The Ride the Ducks crash, which killed five international students, raised awareness and motivated the movement to change Washington’s unfair wrongful death law.

By Andrew Ackley

Parents who have raised children into adulthood know that little actually changes that one midnight when a child turns 18.  At 11:59 p.m., a 17-year old lives at home with his parents, is wrapping up high school with some degree of senioritis, and probably attempting to decide what to do next.  At 12 a.m., the 18-year old is doing the same thing.  Yes they are suddenly eligible to buy a cigar or serve in the military, but the love relationship between a parent and their child does not change.  With one awful exception.

Since the early 1900s, Washington’s wrongful death laws refuse to recognize any claim by the parents for the loss of the love, care and affection that they shared with their adult child, unless the parent is dependent upon the child for support (which almost never happens), and is also a resident of the United States.  RCW 4.20.020. Nor is there any recognition for pre-death suffering of an adult child unless the same conditions are met.

The law is rooted in principles of agriculture and the industrial revolution.  Children were farm helpers until adulthood when they either continued to provide support to parents, or were expected to get married and have kids—others who would be dependent on them.  Washington’s Legislature adopted the dependency requirement on the belief that allowing a wrongful death claim without dependents would not serve anyone living.  Accountability, deterrence, human rights—these were not components of the civil justice system at the turn of the 19th century. 

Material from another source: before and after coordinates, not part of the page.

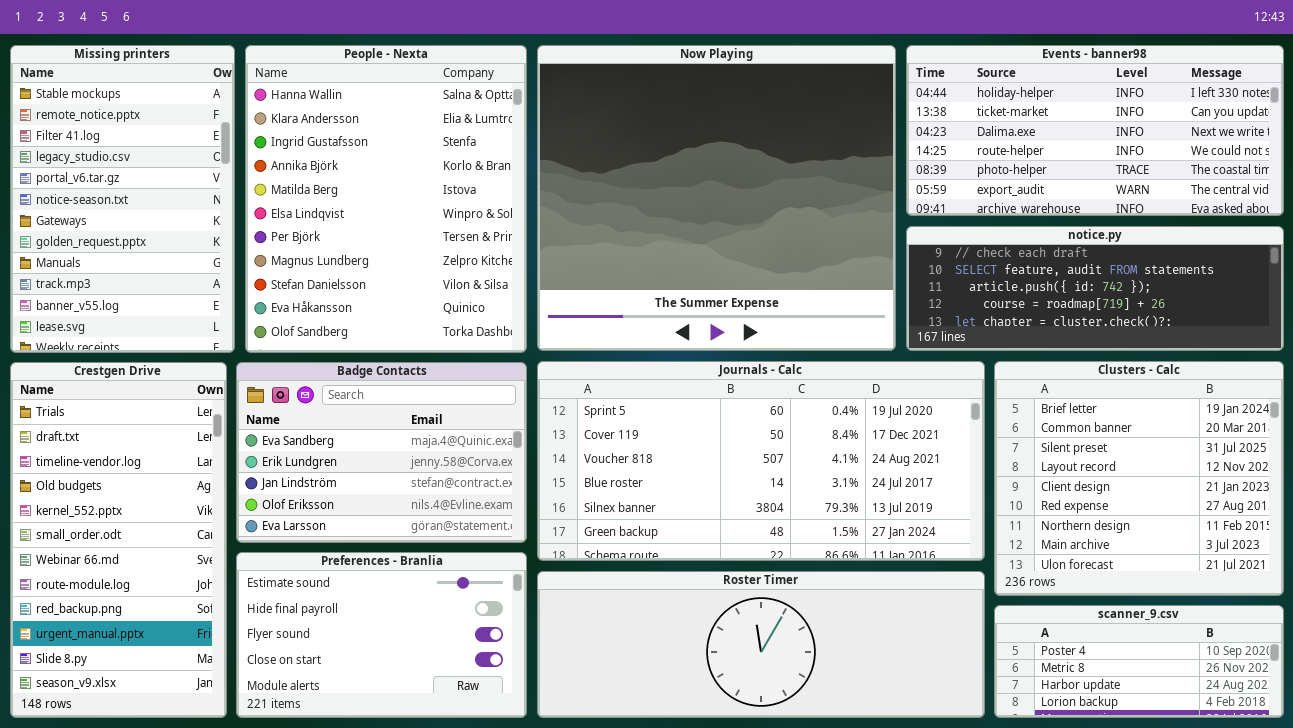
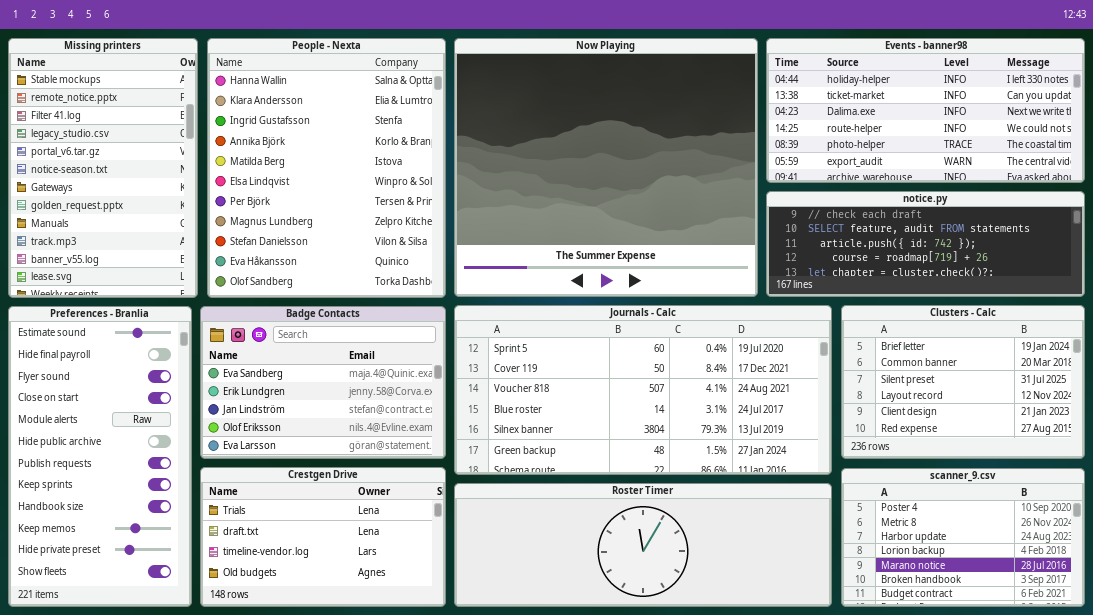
Clusters - Calc: [994,361,1284,596] -> [841,305,1085,459], resized
Crestgen Drive: [10,362,227,718] -> [200,467,446,607], moved, resized
Preferences - Branlia: [236,552,527,718] -> [8,306,192,607], moved, resized
scanner_9.csv: [994,605,1284,718] -> [841,468,1085,607], resized

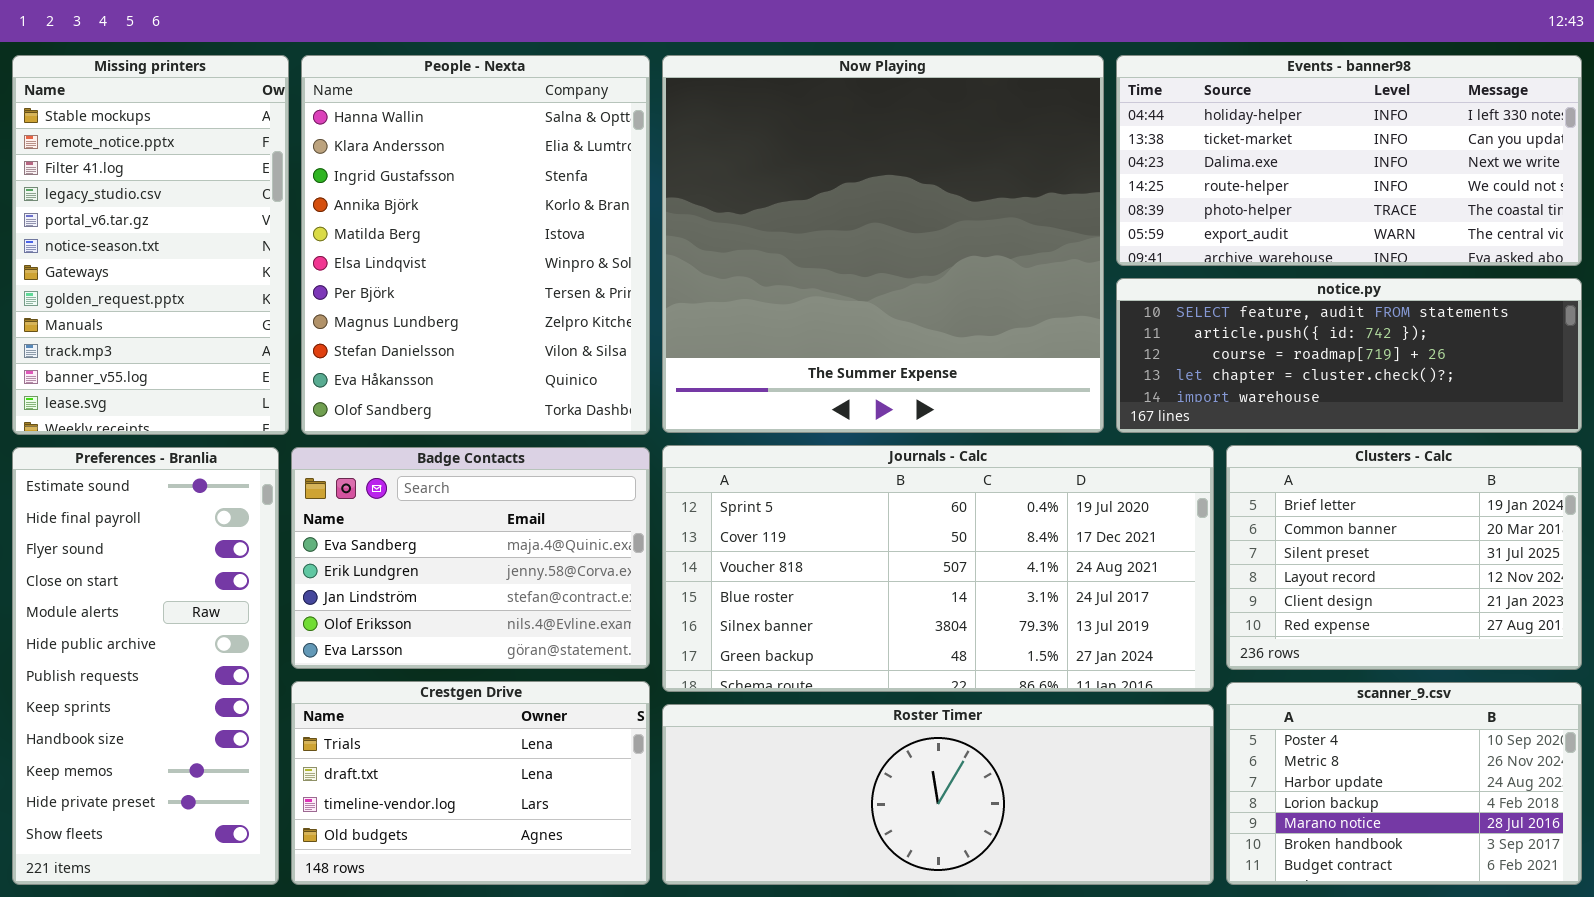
notice.py: [766,191,1085,297] -> [1116,278,1582,433], scrolled down 1 row

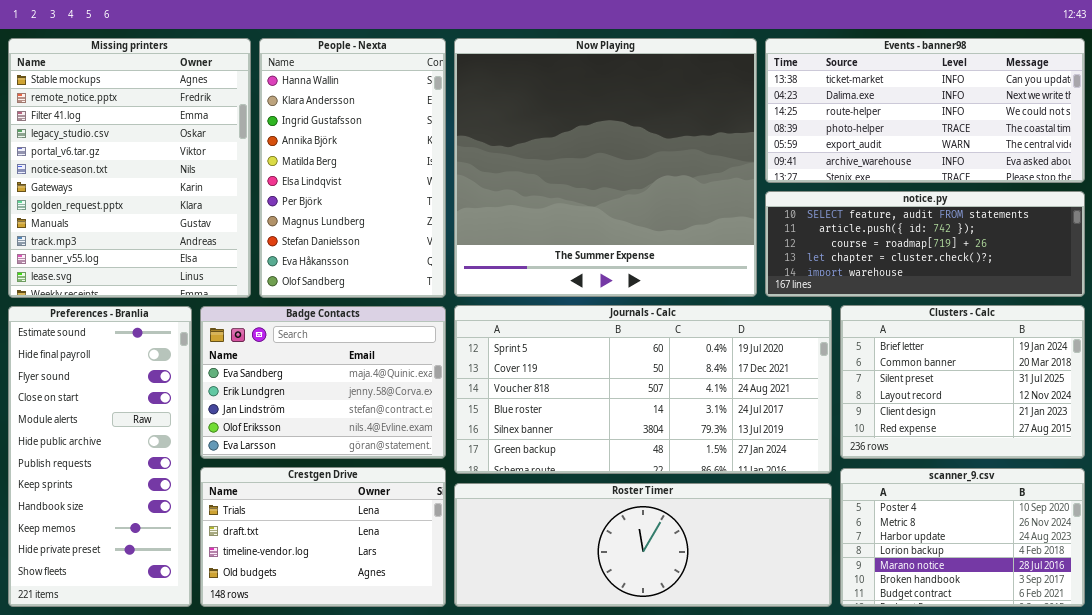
Missing printers: [12,55,289,435] -> [8,38,251,298], resized
People - Nexta: [301,55,650,435] -> [259,38,446,298], resized
Events - banner98: [1116,55,1582,266] -> [765,38,1085,183], scrolled down 1 row

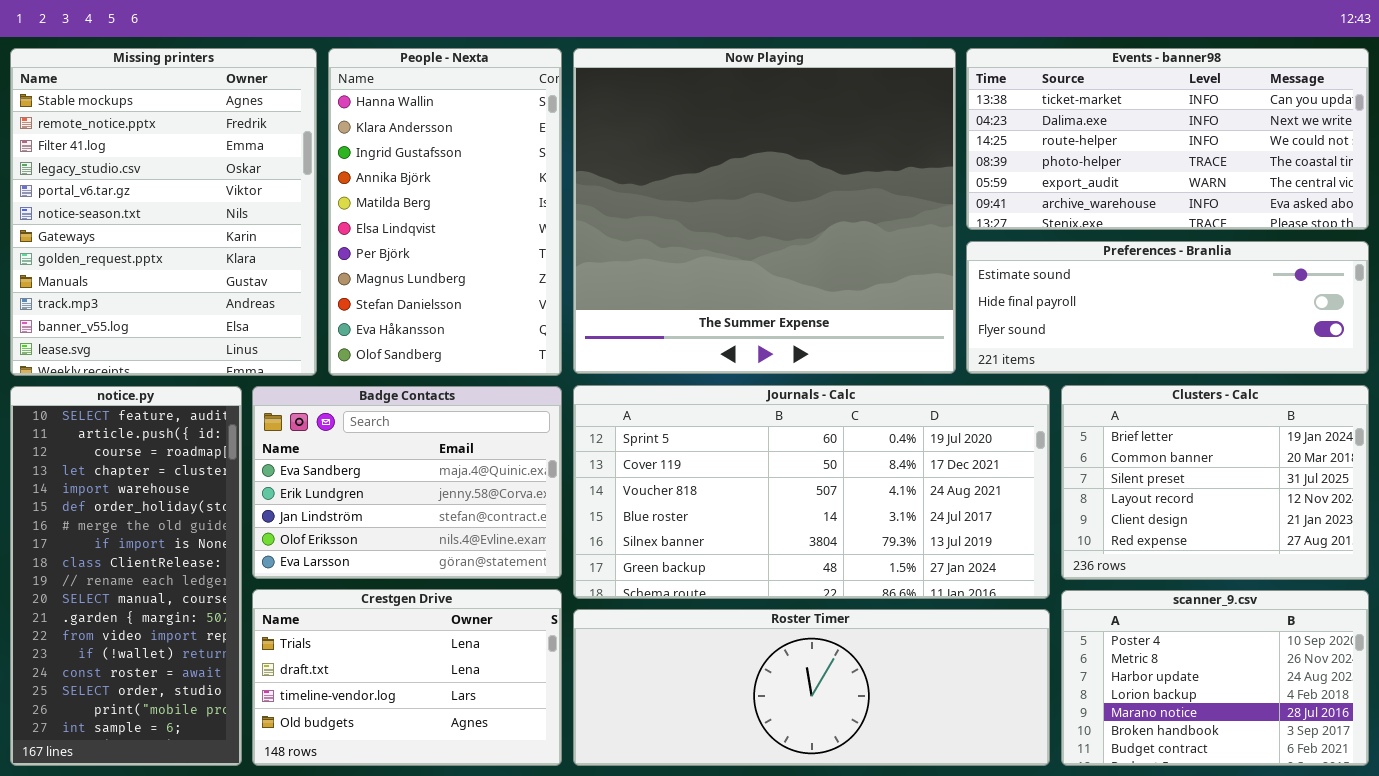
notice.py: [765,191,1085,297] -> [10,386,242,766], moved, resized
Preferences - Branlia: [8,306,192,607] -> [966,241,1369,374], moved, resized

The residency requirement stems from a racist movement by businesses in the early 1900s to diminish claims of Chinese miners killed in workplace accidents.  Unless their parents lived in Washington (at the time, now the United States), there would be no wrongful death claim. 

To put it in perspective, Washington’s current wrongful death laws were enacted in 1909 when the NAACP was founded, the U.S. Army purchased the world’s first military airplane, and the Alaska-Yukon-Pacific Exposition world’s fair was held at what is now the University of Washington.  It was 11 years before women could vote.

Washington is one of just three states to still prohibit claims by parents for the loss of adult children.  Now, in 2019, kids are not farm chattel.  We don’t as a society limit access to the civil justice system based on race or nationality.  And it should not be cheap to wrongfully kill young adults just starting their lives. 

In our firm, we often see cases where young adults are killed by gross misconduct, greed, and carelessness.  The only claim that can be made is for the amount of money that would have been in the person’s bank account had they lived according to life expectancy tables.  This is called net economic loss:  what someone would have made minus what they would have consumed.    We have to explain to parents why their loss, their suffering, does not matter under the law.  It feels wrong, because it is.

The law should mirror the values of society.  Last year, Stritmatter attorney Andrew Ackley, as well as several parents who suffered the ultimate loss, testified before Washington’s Legislature regarding the long overdue need to fix the law. 

This year, legislation is working its way through the Senate and House to fix Washington’s outdated wrongful death law. 

We are hoping to finally bring the law into the 21st century, to give grieving parents the legal rights and recognition they deserve, and to deter wrongdoing.